§ Arbeitsanweisungen:
• 1. Wer führt laut der Filmkritik bei Ammonite Regie und schrieb das Drehbuch?
• 2. Gib aus der Filmkritik den Abschnitt unverändert wieder, der mit den Worten beginnt, die „Das macht Ammonite“ enthalten, und mit „energiegeladenen Gefühl einleitet.“ endet.

§ Übungstext:

════════

Während der komplette Beziehungsaspekt bis zu diesem Punkt äußerst zufriedenstellend ist und einige schöne Momente auf Lager hat, hat Ammonite jedoch ein großes Problem: das Ende. Als der Film zu seinem natürlichen Ende kommt und den Zuschauer mit einer gut erzählten Geschichte zurücklässt, die zwar zu Beginn recht langsam in Schwung kam, erscheint jedoch überraschenderweise nicht der Abspann auf der Leinwand. Stattdessen schafft Ammonite es, irgendwie noch um die 25 Minuten Laufzeit hinten dranzuhängen und den Film somit völlig unnötig aufzublähen. Ab diesem Punkt ist auch die Liebesgeschichte rund um Mary und Charlotte kaum noch interessant, die neuen Aspekte, die hier versucht werden dem gemeinsamen Leben beider Frauen anzuheften, fühlen sich unnatürlich an, scheinen wie aus heiterem Himmel zu kommen und sich vor allem für eine der beiden Frauen untypisch anzufühlen. Es wird zwar klar, was Regisseur und Drehbuchautor Francis Lee hier versucht und vermitteln möchte, doch leider funktioniert dies im Gesamtkontext eher suboptimal und verursacht daher mehr Stirnrunzeln und unnötige Langeweile, die vorher so nicht aufkam.
Das macht Ammonite zu keinem schlechten Film, zieht ihn insgesamt jedoch ein Stück runter, was so nicht hätte sein müssen. So bleibt zwar eine insgesamt immer noch interessante und sehenswerte Geschichte, die jedoch zum Schluss unter einem erheblichen Schluckauf leidet und den Abspann mit einem nicht mehr ganz so positiv energiegeladenen Gefühl einleitet.

════════

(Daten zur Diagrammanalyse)

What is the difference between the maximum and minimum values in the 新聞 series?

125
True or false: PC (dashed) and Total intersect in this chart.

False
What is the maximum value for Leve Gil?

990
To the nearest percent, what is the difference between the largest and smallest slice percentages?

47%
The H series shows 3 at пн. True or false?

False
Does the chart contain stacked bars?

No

════════

§ Lösungen:
• 1. Francis Lee

• 2.
Das macht Ammonite zu keinem schlechten Film, zieht ihn insgesamt jedoch ein Stück runter, was so nicht hätte sein müssen. So bleibt zwar eine insgesamt immer noch interessante und sehenswerte Geschichte, die jedoch zum Schluss unter einem erheblichen Schluckauf leidet und den Abspann mit einem nicht mehr ganz so positiv energiegeladenen Gefühl einleitet.